El 10 de diciembre de 1931, al día siguiente de que las Cortes aprobasen la Constitución, Niceto Alcalá-Zamora fue elegido presidente de la República. No se hizo como establecía el art. 68: mediante la elección de un número de compromisarios, igual al de diputados, que junto a ellos elegirían al Jefe del Estado, pues la Disposición Transitoria 1ª del texto recién aprobado indicaba que serían las Cortes quienes elegirían al primer presidente, el cual debía obtener mayoría absoluta. Esto se decidió así porque se perseguía el objetivo de que cuanto antes estuviesen en funcionamiento todas las instituciones del nuevo Estado republicano. De acuerdo con lo recogido en el Diario de Sesiones, en palabras de Julián Besteiro, presidente de las Cortes, votaron 410 diputados, de los que 362 apoyaron la candidatura de quien había sido presidente del Gobierno provisional entre abril y octubre de aquel año. Una vez realizada la elección, había que proceder a la promesa, puesto que la Constitución utilizaba ese término en su art. 72: «El presidente de la República prometerá ante las Cortes, solemnemente reunidas, fidelidad a la República y a la Constitución».

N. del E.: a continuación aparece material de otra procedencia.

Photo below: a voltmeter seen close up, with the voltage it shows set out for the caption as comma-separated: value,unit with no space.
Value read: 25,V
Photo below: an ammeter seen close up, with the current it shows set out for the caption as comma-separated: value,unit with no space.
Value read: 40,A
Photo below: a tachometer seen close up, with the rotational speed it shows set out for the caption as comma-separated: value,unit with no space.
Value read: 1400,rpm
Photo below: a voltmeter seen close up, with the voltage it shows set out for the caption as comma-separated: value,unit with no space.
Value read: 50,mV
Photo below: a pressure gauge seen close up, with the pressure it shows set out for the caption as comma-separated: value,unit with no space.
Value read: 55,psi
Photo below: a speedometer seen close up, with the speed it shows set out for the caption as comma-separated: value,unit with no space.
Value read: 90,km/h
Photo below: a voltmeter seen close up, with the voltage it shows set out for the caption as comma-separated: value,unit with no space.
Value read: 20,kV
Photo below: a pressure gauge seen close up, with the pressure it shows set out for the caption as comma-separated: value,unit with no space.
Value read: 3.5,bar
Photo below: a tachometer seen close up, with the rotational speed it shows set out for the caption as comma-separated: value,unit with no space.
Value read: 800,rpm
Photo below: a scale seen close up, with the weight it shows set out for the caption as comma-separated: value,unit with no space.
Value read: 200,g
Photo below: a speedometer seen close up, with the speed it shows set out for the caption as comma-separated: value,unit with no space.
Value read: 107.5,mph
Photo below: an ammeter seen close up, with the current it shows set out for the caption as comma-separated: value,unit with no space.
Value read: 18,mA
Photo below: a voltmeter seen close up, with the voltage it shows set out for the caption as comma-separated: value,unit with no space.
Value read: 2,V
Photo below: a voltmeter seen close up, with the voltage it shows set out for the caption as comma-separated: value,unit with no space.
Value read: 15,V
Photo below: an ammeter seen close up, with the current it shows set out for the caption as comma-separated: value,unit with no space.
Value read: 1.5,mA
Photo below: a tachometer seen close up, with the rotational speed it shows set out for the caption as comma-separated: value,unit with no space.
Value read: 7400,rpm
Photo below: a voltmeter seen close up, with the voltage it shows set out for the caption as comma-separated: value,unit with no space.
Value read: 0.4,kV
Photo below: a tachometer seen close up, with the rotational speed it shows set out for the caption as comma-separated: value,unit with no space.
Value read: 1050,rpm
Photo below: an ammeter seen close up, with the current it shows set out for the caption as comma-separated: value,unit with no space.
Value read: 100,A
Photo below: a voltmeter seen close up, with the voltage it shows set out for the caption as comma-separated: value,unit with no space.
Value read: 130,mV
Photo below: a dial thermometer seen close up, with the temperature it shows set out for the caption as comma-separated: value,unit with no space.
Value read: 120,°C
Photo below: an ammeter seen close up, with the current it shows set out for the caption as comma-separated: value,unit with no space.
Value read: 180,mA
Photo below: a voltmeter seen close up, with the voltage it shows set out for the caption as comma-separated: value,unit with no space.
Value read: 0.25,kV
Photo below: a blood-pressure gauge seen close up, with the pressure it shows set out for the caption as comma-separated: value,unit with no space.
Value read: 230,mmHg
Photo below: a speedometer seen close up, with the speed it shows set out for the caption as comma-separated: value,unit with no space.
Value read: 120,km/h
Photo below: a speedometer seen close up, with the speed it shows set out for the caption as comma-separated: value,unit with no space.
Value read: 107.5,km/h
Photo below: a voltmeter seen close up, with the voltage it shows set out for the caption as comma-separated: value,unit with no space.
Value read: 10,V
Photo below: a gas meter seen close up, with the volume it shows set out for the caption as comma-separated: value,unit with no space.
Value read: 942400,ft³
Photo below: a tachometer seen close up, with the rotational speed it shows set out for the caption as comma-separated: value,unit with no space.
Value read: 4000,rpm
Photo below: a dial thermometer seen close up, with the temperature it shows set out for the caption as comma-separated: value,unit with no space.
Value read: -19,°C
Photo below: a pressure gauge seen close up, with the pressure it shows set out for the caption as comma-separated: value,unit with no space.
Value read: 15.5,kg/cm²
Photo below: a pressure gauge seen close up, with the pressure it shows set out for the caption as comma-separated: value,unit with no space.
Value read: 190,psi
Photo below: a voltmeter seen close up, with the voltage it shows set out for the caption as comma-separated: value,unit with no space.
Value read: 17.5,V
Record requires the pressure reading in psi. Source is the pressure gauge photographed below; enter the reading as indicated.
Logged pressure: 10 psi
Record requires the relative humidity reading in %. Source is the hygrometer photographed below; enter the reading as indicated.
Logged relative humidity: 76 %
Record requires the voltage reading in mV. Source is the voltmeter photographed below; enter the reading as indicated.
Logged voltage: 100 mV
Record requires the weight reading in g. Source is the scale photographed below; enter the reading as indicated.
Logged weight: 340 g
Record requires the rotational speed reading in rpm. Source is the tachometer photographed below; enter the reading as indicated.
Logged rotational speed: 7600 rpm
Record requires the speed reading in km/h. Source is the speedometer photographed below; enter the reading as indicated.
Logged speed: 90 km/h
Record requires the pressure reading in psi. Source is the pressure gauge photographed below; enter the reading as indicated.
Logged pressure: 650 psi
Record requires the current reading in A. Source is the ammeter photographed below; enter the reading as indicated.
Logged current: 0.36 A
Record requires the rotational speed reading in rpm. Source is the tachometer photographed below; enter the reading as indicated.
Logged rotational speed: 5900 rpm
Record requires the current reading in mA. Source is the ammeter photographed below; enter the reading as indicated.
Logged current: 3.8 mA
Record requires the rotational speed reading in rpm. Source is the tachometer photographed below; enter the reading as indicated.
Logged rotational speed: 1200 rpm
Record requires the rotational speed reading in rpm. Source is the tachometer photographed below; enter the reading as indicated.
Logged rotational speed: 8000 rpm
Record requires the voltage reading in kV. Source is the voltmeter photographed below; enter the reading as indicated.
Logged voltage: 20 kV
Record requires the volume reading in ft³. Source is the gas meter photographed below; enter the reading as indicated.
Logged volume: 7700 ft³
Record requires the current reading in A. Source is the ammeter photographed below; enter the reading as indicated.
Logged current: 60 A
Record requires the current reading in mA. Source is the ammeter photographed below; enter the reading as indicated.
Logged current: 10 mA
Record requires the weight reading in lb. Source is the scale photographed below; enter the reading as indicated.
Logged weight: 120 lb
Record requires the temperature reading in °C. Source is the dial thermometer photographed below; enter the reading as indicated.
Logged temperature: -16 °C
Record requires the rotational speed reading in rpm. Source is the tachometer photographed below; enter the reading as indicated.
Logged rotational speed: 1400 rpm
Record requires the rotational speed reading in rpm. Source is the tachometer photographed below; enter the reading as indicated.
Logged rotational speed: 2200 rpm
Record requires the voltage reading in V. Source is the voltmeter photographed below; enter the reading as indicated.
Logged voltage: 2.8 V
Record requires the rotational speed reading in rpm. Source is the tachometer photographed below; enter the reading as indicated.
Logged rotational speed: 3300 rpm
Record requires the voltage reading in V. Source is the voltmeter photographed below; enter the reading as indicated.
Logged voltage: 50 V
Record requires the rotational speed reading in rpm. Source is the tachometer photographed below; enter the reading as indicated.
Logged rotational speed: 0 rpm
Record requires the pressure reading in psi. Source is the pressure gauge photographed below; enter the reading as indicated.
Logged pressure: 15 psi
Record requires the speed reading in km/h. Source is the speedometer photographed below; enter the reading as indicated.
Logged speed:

Y así se haría el día 11 de diciembre, cuando una comisión de varios diputados recogió en su domicilio a Alcalá-Zamora, quien ante las Cortes pronunció estas palabras: «Prometo solemnemente por mi honor, ante las Cortes Constituyentes, como órgano de la soberanía nacional, servir fielmente a la República, guardar y hacer cumplir la Constitución, observar las leyes y consagrar mi actividad de Jefe del Estado al servicio de la Justicia y al de España». Azaña comenta en sus Memorias, con respecto a la fórmula de promesa, que no se la pudieron entregar hasta que no llegó al Congreso: «Y al recibir en el estrado el papelito con la fórmula, no sabía el texto, y se puso a descifrarlo, con sus ojos de miope, delante de la expectación general. Pasó medio minuto, que empezaba a hacérseme eterno, y don Niceto no terminaba de leer el papel. Por fin, se acercó a la Mesa del Presidente, y recitó la fórmula, que se le había quedado en la memoria con una sola lectura». Se trata de uno de los muchos ejemplos que se pueden citar acerca de la prodigiosa memoria de don Niceto, pero lo que me importa reseñar no es eso. En primer lugar, para un católico como él era, resultaba poco agradable tener que prometer el cargo en lugar de prestar juramento; y en segundo lugar, en los días previos le había planteado al presidente del Gobierno, Azaña, la posibilidad de realizar un discurso en el acto protocolario, a lo cual este le había respondido negativamente. Por tanto, cuando Azaña explica la incertidumbre generada por no haberle entregado antes la fórmula de la promesa, lo hace por temor a que eso hubiese sido utilizado como excusa para realizar el discurso. Sin embargo, Alcalá-Zamora cumplió con rectitud y con honradez con lo regulado por quien tenía la competencia para hacerlo.

No he dejado de recordar aquellos acontecimientos desde que el nuevo presidente de Cataluña ha tomado posesión de su cargo. Se trata de un acto formal pero de gran valor jurídico, y por ello las fórmulas utilizadas no pueden dejarse a la libre elección de cada cual, del mismo modo que uno no elige el color que debe tener un título académico, ni tampoco la fórmula por la cual se te reconoce. Hace unos años ya me pronuncié en estas páginas sobre esta cuestión, y recordé que todo empezó cuando a finales del pasado siglo los diputados de Herri Batasuna empezaron a añadir al acatamiento de la Constitución el término «por imperativo legal». Desde entonces hemos asistido a toda una variedad de fórmulas, entre las cuales resulta difícil elegir cuál resulta más inapropiada. Y todos sus protagonistas están muy lejos de la dignidad de don Niceto.